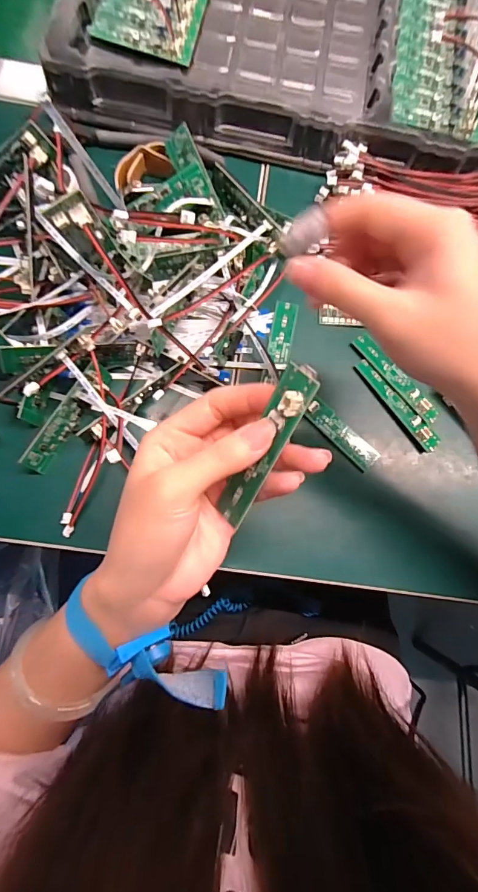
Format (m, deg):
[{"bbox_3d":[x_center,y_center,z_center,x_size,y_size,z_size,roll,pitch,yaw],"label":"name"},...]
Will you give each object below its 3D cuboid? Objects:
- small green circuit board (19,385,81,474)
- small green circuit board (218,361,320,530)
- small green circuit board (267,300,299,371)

____________________

What to work on:
Each line from the one with "Will you give" through the end of the entries above must be set down exactly, both end lines included, and no other line may appear.

Result for this task:
Will you give each object below its 3D cuboid? Objects:
- small green circuit board (19,385,81,474)
- small green circuit board (218,361,320,530)
- small green circuit board (267,300,299,371)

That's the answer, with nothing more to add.